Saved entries
═══

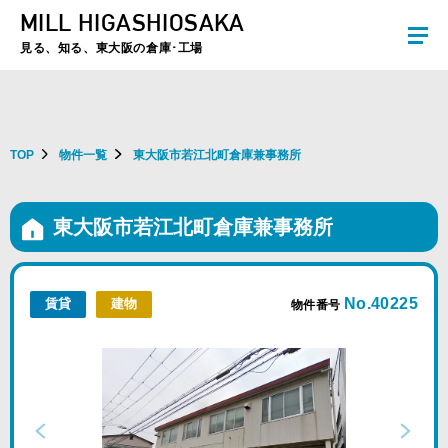
MILL HIGASHIOSAKA
夏季休暇のお知らせ：2026年8月8日(土)～8月16日(日)まで休業とさせていた
だきます。ご不便をおかけしますがよろしくお願いします。
見る、知る、東大阪の倉庫･工場
TOP
物件一覧
東大阪市若江北町倉庫兼事務所
東大阪市若江北町倉庫兼事務所
No.40225
賃貸
建物
物件番号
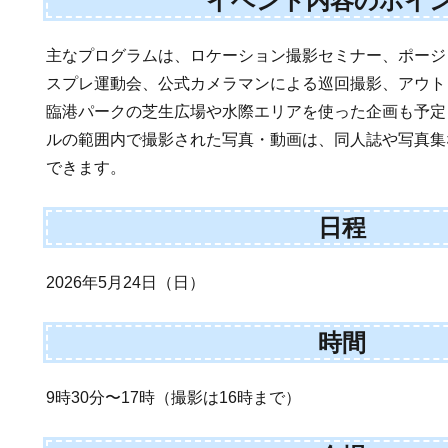
イベント内容のポイ
主なプログラムは、ロケーション撮影セミナー、ポージ
スプレ運動会、公式カメラマンによる巡回撮影、アウト
臨港パークの芝生広場や水際エリアを使った企画も予定
ルの範囲内で撮影された写真・動画は、同人誌や写真集
できます。
日程
2026年5月24日（日）
時間
9時30分〜17時（撮影は16時まで）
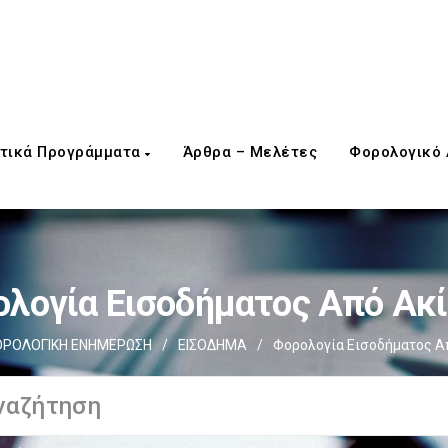
τικά Προγράμματα
Άρθρα – Μελέτες
Φορολογικό
λογία Εισοδήματος Από Ακ
ΡΟΛΟΓΙΚΗ ΕΝΗΜΕΡΩΣΗ
/
ΕΙΣΟΔΗΜΑ
/
Φορολογία Εισοδήματος Α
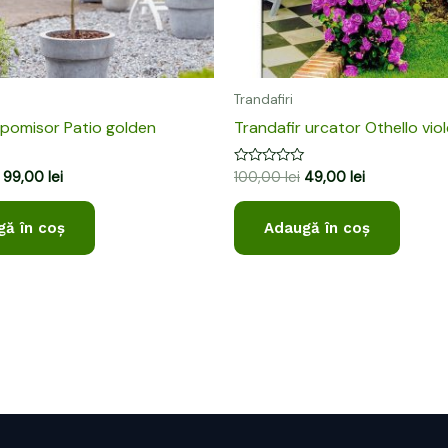
Trandafiri
 pomisor Patio golden
Trandafir urcator Othello viol
Evaluat
99,00
lei
100,00
lei
49,00
lei
la
0
din
ă în coș
Adaugă în coș
5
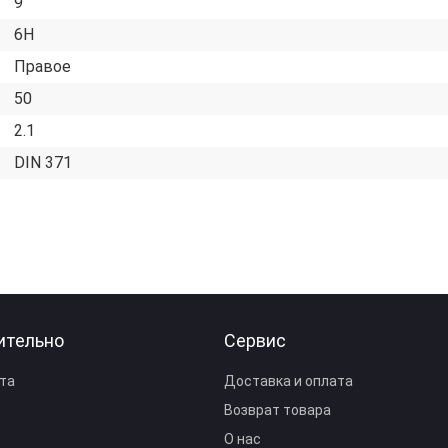
9
6H
Правое
50
2.1
DIN 371
ительно
Сервис
та
Доставка и оплата
Возврат товара
О нас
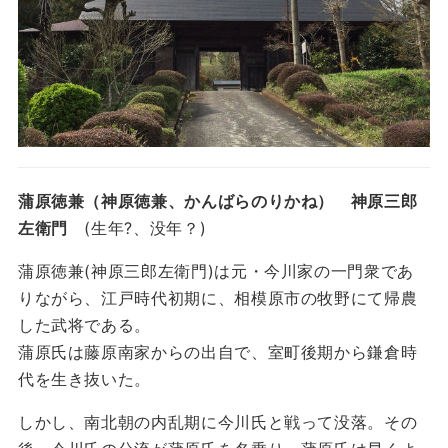
蒲原徳兼（神原徳兼、かんばらのりかね） 神原三郎
左衛門
(生年?、没年？)
蒲原徳兼(神原三郎左衛門)は元・今川家の一門衆であ
りながら、江戸時代初期に、相模原市の牧野にて帰農
した武将である。
蒲原氏は藤原南家からの出自で、室町後期から鎌倉時
代を生き抜いた。
しかし、南北朝の内乱期に今川氏と戦って没落。その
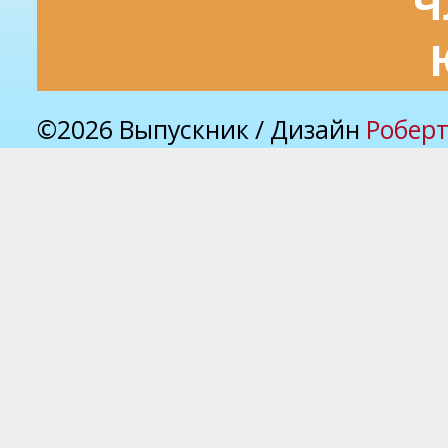
Ч
©2026 Выпускник / Дизайн
Роберт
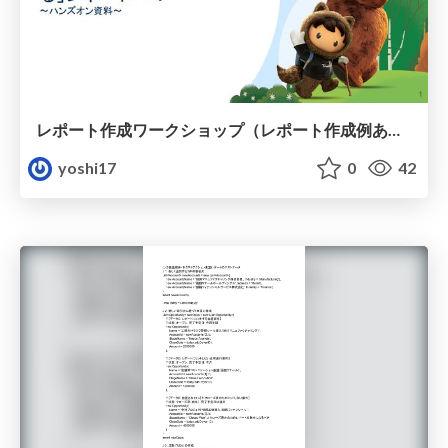
レポート作成ワークショップ（レポート作成例あり）
yoshi17
0
42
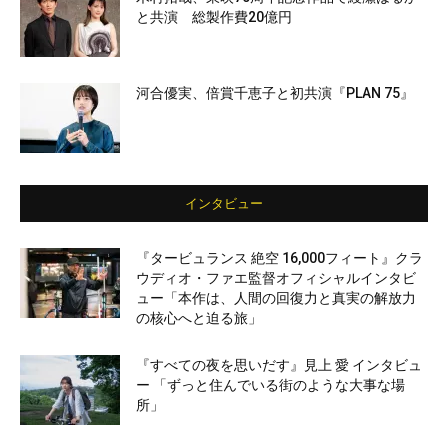
と共演 総製作費20億円
河合優実、倍賞千恵子と初共演『PLAN 75』
インタビュー
『タービュランス 絶空 16,000フィート』クラ
ウディオ・ファエ監督オフィシャルインタビ
ュー「本作は、人間の回復力と真実の解放力
の核心へと迫る旅」
『すべての夜を思いだす』見上 愛 インタビュ
ー 「ずっと住んでいる街のような大事な場
所」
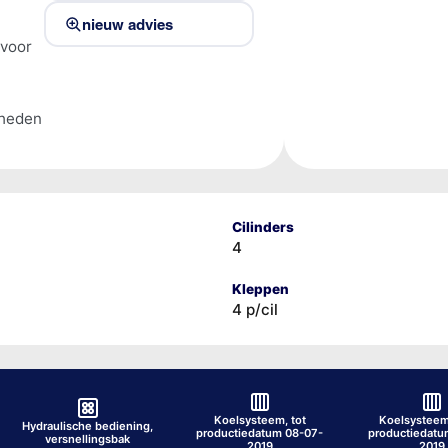
nieuw advies
 voor
lheden
Cilinders
4
Kleppen
4 p/cil
Koelsysteem, tot
Koelsysteem
Hydraulische bediening,
productiedatum 08-07-
productiedatu
versnellingsbak
2019
2019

═══

ABOUT THIS TASK
For the records above, state the count of lines where "Εισοδήματος" appears, without any other text.

EXERCISE RESPONSE
2